Goal of the exercise
Please take the records that follow and repeat exactly the lines starting with the line with "2: (250, 165, 1.30)" and going on through the line with "49: (284, 125, 1.29)".

(Data to examine begins)

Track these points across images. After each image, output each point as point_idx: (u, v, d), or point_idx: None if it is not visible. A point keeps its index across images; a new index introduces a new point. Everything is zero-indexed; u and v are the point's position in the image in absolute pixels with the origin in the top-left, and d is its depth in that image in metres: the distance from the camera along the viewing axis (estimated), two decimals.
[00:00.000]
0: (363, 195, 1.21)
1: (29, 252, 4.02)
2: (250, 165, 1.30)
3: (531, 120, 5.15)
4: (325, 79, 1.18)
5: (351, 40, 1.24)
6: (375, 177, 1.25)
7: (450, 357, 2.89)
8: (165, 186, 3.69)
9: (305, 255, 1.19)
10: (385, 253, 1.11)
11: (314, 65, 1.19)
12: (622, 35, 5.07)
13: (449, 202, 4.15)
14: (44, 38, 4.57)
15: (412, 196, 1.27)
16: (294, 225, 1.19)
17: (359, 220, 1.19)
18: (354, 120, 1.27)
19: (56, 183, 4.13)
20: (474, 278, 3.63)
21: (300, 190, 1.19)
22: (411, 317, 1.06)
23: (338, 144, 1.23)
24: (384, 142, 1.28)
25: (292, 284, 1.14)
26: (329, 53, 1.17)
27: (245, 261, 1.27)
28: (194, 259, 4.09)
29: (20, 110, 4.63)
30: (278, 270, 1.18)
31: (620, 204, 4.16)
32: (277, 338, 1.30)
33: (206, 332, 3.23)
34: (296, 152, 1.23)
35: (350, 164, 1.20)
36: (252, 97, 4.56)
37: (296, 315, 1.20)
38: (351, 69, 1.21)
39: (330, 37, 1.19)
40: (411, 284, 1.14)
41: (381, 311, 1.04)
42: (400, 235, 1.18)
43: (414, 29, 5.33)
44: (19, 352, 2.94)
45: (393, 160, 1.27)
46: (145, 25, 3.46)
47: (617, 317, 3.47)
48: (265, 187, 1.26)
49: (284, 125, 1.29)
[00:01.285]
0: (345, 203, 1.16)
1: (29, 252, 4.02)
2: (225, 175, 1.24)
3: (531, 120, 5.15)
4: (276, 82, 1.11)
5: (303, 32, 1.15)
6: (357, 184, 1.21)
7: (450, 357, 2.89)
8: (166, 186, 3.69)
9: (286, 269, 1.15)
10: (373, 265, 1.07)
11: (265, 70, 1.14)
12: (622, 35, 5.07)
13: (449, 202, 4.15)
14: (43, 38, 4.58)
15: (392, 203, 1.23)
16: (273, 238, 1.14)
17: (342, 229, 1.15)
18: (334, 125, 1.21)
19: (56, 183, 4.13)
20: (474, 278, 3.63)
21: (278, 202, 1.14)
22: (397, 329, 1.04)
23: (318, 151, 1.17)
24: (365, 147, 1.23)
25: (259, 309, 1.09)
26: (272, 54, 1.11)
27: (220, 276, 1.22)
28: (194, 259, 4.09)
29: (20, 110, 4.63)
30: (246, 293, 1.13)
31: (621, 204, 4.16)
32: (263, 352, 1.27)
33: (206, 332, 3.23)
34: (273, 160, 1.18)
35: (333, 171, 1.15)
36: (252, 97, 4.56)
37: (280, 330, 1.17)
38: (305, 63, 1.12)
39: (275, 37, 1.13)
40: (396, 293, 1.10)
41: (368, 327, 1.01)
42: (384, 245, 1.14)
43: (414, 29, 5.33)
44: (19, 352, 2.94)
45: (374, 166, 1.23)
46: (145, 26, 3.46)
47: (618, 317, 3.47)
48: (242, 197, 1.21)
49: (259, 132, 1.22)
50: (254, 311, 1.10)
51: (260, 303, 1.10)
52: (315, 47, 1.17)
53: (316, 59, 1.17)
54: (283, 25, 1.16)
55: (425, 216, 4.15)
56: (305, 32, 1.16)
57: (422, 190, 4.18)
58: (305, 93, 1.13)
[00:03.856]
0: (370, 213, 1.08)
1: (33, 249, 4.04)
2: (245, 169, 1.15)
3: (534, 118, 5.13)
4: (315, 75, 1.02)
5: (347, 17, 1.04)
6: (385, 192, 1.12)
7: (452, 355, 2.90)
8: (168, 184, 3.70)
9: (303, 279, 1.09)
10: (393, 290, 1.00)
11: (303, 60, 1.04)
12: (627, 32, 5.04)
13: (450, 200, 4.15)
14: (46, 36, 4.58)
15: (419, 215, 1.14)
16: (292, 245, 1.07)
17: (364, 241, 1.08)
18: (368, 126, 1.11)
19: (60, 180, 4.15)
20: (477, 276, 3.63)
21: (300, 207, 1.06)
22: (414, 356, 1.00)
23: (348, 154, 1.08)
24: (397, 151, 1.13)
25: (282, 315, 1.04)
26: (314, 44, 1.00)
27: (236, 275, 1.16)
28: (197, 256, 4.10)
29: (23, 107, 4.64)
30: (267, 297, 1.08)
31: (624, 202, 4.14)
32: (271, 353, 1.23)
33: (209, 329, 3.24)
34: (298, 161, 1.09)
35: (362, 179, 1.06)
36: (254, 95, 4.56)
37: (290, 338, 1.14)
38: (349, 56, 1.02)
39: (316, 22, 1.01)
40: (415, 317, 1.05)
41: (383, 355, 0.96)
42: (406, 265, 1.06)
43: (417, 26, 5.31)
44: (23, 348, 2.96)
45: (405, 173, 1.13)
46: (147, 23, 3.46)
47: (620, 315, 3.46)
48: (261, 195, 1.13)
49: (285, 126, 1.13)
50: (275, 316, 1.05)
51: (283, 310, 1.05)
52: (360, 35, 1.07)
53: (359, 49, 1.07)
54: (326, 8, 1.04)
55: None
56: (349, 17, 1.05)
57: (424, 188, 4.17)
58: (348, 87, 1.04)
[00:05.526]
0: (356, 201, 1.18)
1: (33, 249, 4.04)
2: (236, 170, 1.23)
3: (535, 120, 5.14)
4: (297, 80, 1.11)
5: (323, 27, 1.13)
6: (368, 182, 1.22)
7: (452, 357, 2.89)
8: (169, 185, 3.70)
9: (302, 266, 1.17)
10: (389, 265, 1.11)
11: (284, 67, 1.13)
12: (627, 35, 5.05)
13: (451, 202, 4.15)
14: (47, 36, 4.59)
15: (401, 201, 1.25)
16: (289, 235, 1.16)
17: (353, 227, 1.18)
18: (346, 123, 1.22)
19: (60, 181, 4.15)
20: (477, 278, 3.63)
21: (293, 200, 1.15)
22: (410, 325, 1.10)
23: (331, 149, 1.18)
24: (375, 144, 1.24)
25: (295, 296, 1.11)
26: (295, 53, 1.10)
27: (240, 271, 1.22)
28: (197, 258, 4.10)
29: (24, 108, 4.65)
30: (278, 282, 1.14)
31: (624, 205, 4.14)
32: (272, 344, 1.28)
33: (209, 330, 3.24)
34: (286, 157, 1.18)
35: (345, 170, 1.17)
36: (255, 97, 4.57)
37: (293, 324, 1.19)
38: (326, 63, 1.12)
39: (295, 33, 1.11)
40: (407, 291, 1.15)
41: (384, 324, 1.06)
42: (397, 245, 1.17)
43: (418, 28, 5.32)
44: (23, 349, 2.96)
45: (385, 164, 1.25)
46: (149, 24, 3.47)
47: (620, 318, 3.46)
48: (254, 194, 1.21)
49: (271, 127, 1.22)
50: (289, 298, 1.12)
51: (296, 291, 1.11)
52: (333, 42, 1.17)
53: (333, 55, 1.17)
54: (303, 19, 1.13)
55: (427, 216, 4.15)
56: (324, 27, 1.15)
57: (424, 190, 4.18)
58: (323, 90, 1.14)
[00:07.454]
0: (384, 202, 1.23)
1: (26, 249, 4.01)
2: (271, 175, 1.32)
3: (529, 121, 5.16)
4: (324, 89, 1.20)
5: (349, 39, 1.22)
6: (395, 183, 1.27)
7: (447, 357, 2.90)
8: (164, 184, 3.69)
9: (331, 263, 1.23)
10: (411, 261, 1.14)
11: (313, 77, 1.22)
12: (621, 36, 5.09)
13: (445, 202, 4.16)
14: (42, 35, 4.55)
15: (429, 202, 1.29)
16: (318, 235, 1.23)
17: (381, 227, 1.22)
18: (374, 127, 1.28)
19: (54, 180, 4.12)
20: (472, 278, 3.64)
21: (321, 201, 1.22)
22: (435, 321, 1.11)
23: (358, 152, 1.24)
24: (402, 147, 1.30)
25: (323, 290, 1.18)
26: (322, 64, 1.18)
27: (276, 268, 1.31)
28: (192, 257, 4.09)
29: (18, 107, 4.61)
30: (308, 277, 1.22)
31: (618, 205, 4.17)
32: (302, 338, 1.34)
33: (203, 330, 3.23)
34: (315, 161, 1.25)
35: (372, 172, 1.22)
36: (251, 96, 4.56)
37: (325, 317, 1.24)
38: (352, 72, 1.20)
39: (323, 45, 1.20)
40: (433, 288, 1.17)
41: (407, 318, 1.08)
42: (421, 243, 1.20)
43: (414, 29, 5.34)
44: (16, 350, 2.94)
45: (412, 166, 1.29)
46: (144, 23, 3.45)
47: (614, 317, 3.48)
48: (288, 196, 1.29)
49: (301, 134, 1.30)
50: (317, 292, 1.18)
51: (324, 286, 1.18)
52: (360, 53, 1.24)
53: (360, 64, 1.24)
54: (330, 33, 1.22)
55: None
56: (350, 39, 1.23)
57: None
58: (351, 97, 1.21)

(Data to examine ends)

Answer to the exercise
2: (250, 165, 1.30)
3: (531, 120, 5.15)
4: (325, 79, 1.18)
5: (351, 40, 1.24)
6: (375, 177, 1.25)
7: (450, 357, 2.89)
8: (165, 186, 3.69)
9: (305, 255, 1.19)
10: (385, 253, 1.11)
11: (314, 65, 1.19)
12: (622, 35, 5.07)
13: (449, 202, 4.15)
14: (44, 38, 4.57)
15: (412, 196, 1.27)
16: (294, 225, 1.19)
17: (359, 220, 1.19)
18: (354, 120, 1.27)
19: (56, 183, 4.13)
20: (474, 278, 3.63)
21: (300, 190, 1.19)
22: (411, 317, 1.06)
23: (338, 144, 1.23)
24: (384, 142, 1.28)
25: (292, 284, 1.14)
26: (329, 53, 1.17)
27: (245, 261, 1.27)
28: (194, 259, 4.09)
29: (20, 110, 4.63)
30: (278, 270, 1.18)
31: (620, 204, 4.16)
32: (277, 338, 1.30)
33: (206, 332, 3.23)
34: (296, 152, 1.23)
35: (350, 164, 1.20)
36: (252, 97, 4.56)
37: (296, 315, 1.20)
38: (351, 69, 1.21)
39: (330, 37, 1.19)
40: (411, 284, 1.14)
41: (381, 311, 1.04)
42: (400, 235, 1.18)
43: (414, 29, 5.33)
44: (19, 352, 2.94)
45: (393, 160, 1.27)
46: (145, 25, 3.46)
47: (617, 317, 3.47)
48: (265, 187, 1.26)
49: (284, 125, 1.29)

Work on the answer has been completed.